● SOURCE TEXT

-- -- --

Unemployment in the UK: What's in a number?
What does Britain's unemployment rate tell you about the state of the economy?
Bank of England policy makers have had to grapple with that question, in considering how they might want to "guide" the markets' expectations. But they're not the only ones. For anyone who's concerned with how Britain's recovery is going to turn out, it's about the most important question there is.
Of course, governments have always been concerned with getting people into work. But in the 1960s and 1970s they learned to temper that enthusiasm for higher growth with a concern for inflation. In the long run, economists decided, fast growth couldn't deliver full employment, if the economy didn't have the underlying productive potential to match.
That's where the concept of the Natural, or Non-Accelerating Inflation Rate of Unemployment comes from - or NAIRU.
Yes, it is an ugly acronym, but when economists first started to talk about it, 30-40 years ago, the concept that there might be a "natural" rate of joblessness, seemed ugly to many people as well.
Long-term, governments like to think they can lower that natural rate, by raising skills levels, for example. But like most "structural" improvements to the economy, it's not quick.
Short term, the Bank of England is supposed to take the natural rate as fixed, and assume that the economy is getting close to full capacity when the rate of joblessness approaches that level.
As I noted in my last post, the Office for Budget Responsibility reckons Britain's "natural" rate is now about 5.4% - the rate of unemployment just before the economy peaked. Others like the OECD think it's higher.
It sounds simple enough. But the Bank's job has usually been made harder by the fact that growth only affected unemployment with a lag. If the MPC waited to see the level of unemployment rate that came from a given rate of growth, the risk was that the boom would already have got out of hand, meaning a painful time for the economy - including higher unemployment - to get things back on track.
So, central bankers ended up focussing more on output and less on unemployment - not because they didn't care about jobs but because what was happening to output now was likely to tell you quite a lot about what was going to happen to unemployment and capacity later on.

-- -- --

In the article on UK unemployment, what does the Office for Budget Responsibility estimate Britain's natural rate of unemployment to be?

-- -- --

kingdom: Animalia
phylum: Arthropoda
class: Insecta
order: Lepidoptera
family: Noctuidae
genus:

-- -- --

● RESPONSE BELOW
About 5.4%.